Home Business News The reasons behind the rise of the British pound

The reasons behind the rise of the British pound

10th Oct 23 3:43 pm

The British pound stabilized after recovering from its lowest levels in six months, as market sentiment improved and Catherine Mann, a Bank of England official, called for a more hawkish approach to reduce inflation to 2%.

Last week, Bank of England Governor Andrew Bailey said he expects inflation to drop to below 5% by the end of the year but added that he cannot promise price stability promptly.

The manufacturing and real estate sectors in the United Kingdom bear the brunt of rising interest rates.

Manufacturing activity in the UK has contracted for an extended period, with the Purchasing Managers’ Index (PMI) consistently below 50.0. To gain more insights into the current economic situation, investors will turn their focus to UK manufacturing activity and Gross Domestic Product (GDP) data for August, which will be released next Thursday.

The British pound faces some selling pressure near 1.2250 against the US dollar, but further gains seem possible as officials at the Bank of England support a more hawkish monetary policy in the future.

Catherine Mann, the head of the Bank of England who advocates for a hawkish policy, said on Monday that central bank governors need to be tougher.

She added that the central bank is not solely responsible for reducing inflation to 2%, but it also needs to control rising inflation expectations. Catherine Mann also expressed concerns about how long inflation will remain above the target of 2%. Inflation in the UK is higher compared to other G7 economies, and rising oil prices due to escalating tensions in Palestine may further increase inflation expectations.

I believe that due to the high inflation rates and interest rates set by the Bank of England, the UK economy is currently in a weak phase. Manufacturing output and construction spending in the UK have decreased due to companies’ concerns about demand expectations.

Investors will also focus on the Gross Domestic Product (GDP) report for August, which will be published on Thursday, providing more clues about the country’s economic performance. I expect a monthly contraction of 0.4% in industrial production, compared to a 0.8% contraction recorded in July, and a slower monthly contraction of 0.2% compared to a 0.7% contraction in July, as expected.

On the global level, investors seem to be taking into account the conflict in Palestine, as both sides have expressed readiness to discuss a ceasefire.
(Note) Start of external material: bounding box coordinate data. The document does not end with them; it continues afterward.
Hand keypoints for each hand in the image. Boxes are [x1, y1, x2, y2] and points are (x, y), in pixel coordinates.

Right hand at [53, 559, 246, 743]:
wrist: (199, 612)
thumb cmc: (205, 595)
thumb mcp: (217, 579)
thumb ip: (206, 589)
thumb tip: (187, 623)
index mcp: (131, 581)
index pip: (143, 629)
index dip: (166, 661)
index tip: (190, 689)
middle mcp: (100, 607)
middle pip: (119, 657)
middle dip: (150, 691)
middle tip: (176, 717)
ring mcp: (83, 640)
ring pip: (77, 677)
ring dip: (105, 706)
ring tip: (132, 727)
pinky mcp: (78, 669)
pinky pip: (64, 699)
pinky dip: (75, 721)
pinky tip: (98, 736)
However, it is not expected that ceasefire talks will happen soon as the risk of other countries getting involved in the conflict in the markets increases.

Currently, I believe that the US Dollar Index (DXY) has found some support after testing the key support level at 106.00.
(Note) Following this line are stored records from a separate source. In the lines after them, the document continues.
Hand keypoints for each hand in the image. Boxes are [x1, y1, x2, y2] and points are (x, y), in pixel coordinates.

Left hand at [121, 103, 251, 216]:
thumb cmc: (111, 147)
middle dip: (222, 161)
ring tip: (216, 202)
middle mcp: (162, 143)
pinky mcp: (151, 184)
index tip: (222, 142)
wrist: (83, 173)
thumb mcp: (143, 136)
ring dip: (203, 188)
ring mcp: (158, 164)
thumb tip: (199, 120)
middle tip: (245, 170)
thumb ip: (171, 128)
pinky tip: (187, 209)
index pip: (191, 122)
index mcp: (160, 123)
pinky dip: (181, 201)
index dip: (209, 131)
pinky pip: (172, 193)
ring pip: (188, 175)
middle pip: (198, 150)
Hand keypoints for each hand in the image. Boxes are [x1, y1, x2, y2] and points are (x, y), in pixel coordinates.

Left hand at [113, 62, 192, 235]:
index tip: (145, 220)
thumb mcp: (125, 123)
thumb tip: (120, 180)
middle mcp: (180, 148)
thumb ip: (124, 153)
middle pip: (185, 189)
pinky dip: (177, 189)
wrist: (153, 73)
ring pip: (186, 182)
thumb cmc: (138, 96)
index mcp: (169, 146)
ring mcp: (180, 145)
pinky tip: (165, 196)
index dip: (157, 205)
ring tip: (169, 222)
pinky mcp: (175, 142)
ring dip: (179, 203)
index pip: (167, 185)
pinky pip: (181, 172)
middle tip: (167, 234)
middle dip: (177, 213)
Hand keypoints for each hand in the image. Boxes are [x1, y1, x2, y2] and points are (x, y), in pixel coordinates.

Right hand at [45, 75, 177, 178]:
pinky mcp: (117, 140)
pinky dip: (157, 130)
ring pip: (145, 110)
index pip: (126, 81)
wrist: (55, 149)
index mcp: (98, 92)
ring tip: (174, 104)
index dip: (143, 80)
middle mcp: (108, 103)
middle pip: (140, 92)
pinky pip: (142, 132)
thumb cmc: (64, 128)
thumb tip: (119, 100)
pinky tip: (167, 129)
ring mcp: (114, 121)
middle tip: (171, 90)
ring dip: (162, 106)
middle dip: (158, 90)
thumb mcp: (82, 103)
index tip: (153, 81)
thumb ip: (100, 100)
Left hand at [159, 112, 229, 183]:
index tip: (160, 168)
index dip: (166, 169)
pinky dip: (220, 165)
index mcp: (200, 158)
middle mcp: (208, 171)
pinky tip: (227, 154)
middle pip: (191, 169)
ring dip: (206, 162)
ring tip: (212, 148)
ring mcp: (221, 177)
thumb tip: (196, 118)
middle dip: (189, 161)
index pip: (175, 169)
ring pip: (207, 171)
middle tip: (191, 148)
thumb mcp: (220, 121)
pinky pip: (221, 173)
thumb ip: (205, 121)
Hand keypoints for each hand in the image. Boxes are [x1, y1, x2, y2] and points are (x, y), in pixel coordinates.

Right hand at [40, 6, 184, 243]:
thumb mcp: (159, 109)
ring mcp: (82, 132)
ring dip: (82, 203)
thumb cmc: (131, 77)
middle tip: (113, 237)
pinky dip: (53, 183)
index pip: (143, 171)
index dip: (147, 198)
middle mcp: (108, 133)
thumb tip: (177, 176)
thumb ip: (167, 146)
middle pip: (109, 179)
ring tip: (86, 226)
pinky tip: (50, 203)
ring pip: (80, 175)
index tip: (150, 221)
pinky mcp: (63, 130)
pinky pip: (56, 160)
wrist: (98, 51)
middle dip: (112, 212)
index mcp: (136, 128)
With market focus shifting to inflation data in the United States, which will be released on Thursday and Friday, I expect the core Consumer Price Index (CPI), which excludes volatile food and oil prices, to rise by 0.3% every month, with the possibility of significant surprises in the results.

The US Dollar Index may also rise if the September inflation report is higher than expected. Persistent inflation and strong labor market conditions may force the Federal Reserve to choose another interest rate hike in early November.

Before these numbers, the minutes of the latest Federal Open Market Committee meeting will be closely watched, set to be released tomorrow.

The minutes for the September meeting will likely provide a logical basis for keeping interest rates unchanged for longer than expected, which strengthens the dollar and negatively impacts the pound and dollar-denominated assets and currencies.